Boca West’s new GM says job means you’re “always on stage”

12:00 a.m. Sunday, Feb. 25, 2018 Business
Matthew Linderman is the general manager of Boca West Country Club. Photo courtesy Boca West.

To call Boca West a country club doesn’t quite do the organization justice. It’s a mammoth operation that boasts more than 6,000 residents and pulls in more than $50 million a year in revenue.

Matthew Linderman came to work for Boca West Country Club in 2005, and longtime General Manager Jay DiPietro groomed Linderman as his replacement. In 2017, DiPietro retired and Linderman took over as the club’s first new GM in more than three decades.

Hometown: I grew up on Long Island. Now I live in Boynton Beach.

How your business has changed: The club business used to revolve around golf as the dominant force. Today it is more about the social experience — which for us is still very much golf with the addition of fun tournaments and events like Super Bowl tailgate, March Madness golf events and twi-night golf with a happy hour. In addition, we’ve jazzed up tennis and pickleball with social events planned around both.

We are constantly looking for fun ways to drive the social experience. We recently partnered with Lynn University and Florida Atlantic University to create an educational series for our members. Now those who have attended classes at local universities no longer have to leave their club to do so.

Healthy living seems to be the buzzword lately, but, in many ways, we have been ahead of that curve.

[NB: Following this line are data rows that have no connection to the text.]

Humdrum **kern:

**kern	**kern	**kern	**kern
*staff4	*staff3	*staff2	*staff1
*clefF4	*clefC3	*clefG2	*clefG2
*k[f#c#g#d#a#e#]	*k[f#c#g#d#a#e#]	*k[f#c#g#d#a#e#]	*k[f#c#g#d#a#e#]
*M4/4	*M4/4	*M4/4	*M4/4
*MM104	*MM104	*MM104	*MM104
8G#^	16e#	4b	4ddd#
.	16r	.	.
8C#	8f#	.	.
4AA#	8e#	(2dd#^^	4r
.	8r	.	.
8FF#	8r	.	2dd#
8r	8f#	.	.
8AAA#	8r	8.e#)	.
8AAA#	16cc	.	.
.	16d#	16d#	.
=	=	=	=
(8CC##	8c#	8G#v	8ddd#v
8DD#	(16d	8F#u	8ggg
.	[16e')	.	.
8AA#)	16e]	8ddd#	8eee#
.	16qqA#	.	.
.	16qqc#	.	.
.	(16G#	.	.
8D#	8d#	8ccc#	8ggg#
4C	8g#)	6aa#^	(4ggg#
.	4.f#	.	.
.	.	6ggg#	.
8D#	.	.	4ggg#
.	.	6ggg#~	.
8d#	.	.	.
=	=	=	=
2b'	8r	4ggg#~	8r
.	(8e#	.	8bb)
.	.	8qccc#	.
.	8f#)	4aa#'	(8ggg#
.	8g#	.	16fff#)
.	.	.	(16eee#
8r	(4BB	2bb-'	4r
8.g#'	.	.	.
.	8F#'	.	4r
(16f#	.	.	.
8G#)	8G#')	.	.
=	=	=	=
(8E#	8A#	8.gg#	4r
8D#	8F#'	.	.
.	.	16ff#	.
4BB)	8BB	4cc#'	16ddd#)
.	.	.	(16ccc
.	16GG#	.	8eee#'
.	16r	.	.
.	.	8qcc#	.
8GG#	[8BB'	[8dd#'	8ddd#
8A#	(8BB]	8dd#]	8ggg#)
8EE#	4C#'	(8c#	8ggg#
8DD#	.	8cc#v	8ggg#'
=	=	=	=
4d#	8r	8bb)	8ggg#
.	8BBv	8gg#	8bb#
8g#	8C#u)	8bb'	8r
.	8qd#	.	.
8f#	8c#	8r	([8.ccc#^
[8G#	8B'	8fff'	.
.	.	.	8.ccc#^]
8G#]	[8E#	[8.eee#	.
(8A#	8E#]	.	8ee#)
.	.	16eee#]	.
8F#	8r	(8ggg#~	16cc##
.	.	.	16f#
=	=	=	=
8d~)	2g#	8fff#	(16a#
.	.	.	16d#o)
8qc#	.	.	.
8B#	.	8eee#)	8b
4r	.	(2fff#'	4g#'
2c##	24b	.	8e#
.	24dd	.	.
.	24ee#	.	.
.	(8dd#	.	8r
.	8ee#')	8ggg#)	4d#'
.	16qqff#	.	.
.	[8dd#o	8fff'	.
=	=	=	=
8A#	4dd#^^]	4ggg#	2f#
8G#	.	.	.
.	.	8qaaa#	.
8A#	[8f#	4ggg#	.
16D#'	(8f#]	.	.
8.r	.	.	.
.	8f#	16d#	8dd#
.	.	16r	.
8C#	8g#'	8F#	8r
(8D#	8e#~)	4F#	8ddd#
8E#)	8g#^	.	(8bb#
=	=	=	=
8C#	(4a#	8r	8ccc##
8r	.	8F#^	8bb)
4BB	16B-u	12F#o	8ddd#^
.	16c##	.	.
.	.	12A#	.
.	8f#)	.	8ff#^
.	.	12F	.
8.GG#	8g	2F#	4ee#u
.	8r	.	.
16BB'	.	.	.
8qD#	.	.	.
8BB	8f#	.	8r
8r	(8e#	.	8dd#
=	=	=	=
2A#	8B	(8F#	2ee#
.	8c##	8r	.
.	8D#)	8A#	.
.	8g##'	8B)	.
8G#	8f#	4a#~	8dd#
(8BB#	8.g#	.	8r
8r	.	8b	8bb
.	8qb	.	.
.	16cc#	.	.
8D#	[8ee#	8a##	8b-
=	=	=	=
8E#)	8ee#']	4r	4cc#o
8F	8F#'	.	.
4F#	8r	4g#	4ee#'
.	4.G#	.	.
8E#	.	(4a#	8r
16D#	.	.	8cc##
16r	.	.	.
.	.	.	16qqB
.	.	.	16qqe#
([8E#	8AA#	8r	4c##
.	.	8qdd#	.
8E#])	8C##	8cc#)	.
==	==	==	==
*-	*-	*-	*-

Ten years ago, we built a state-of-the-art fitness center offering the latest and greatest classes and a fabulous spa with healthy cuisine lunch options. Today, we are preparing to introduce a new program in partnership with Boca Raton Regional Hospital for our members. The hospital will assist us with our wellness lectures and help our members with scheduling services at BRRH.

First job: When I was 12, I started my own landscaping business taking our family lawn mower around the neighborhood trying to make money. I would look around for anything I could do to earn some money. I lost my father when I was 11. It was difficult, but my family pulled through it. I eventually got my first hospitality job as a busboy at a country club on Long Island when I was 15. I did everything and anything I could to learn. I realized early on that this business was for me.

First big break in your career: When I was 20, I had the opportunity to work at the Rainbow Room in New York City and Rockefeller Center. It was my first exposure working in a five-star environment. Nearly 10 years later, I was asked to be the director of food and beverage at the Four Seasons Hotel Washington, D.C. I was the youngest director with Four Seasons worldwide. This property exposed me to many incredible mentors and colleagues that I still call friends today. Managing at that high level of service to political figures and affluent customers from around the globe was an experience I will never forget.

Best business book you’ve read: John Maxwell and his collection of short reads. One in particular is Today Matters, which covers topics such as stretching your creativity and thinking to generate constant new ideas, and to reinforce staying the course on your promises and commitments. Another author I have truly enjoyed is Simon Sinek, whose books address the “inspired leader” concept.

Biggest challenge you face: Being one of the most renowned clubs in the country, it comes with challenges every day. I often refer to my past hotel experience where receiving the fifth star is a very difficult task, but maintaining it is much more difficult. However, a residential private country club where members live may be more challenging. We are always on stage and must always look for ways to raise the bar without missing a beat.

Biggest mistake you have made in business: I don’t think I could put a finger on the biggest mistake, but I can certainly say I have made many in my career. Something I teach our team is to remember we are not computers. This is a human business and we will make mistakes. What sets us apart from other clubs and properties is how we recover.

Most important trait you look for when hiring: A smile with sincere empathy. We are here to show care and concern for the members of this club. We can teach anyone who wants to be trained in this business but we cannot teach personality. In our new employee orientations, I make it very clear that we are now in a partnership that works both ways. We will invest the time and energy in their training in return for their carrying out what they have learned. I love employees who always stay busy looking for ways to help us improve on what we do each day. If I were to look for a third trait it would be active listening. Truly listening to members or co-workers is more difficult than one thinks.

What you see ahead for Palm Beach County: I believe the county will continue to grow and thrive. This is an exciting time for Boca Raton and Palm Beach County as a whole. The area is known throughout the world as a destination for golf, tennis, shopping and dining, as well as luxury real estate. I think the growth we are seeing in Boca with the recent hotels that have or plan to open cover vast price points, from the Hyatt Place to the Mandarin Oriental.

Where you are when you’re not working: Enjoying family time with my three dream girls. I am blessed to have a beautiful, special wife of almost 20 years and two teenage girls. I love soaking up everything family, whether watching them play volleyball, cheerleading or snuggled in front of the television for a movie marathon. I love just watching them smile — catching their smiles is challenging with the long hours we keep in the hospitality and club business.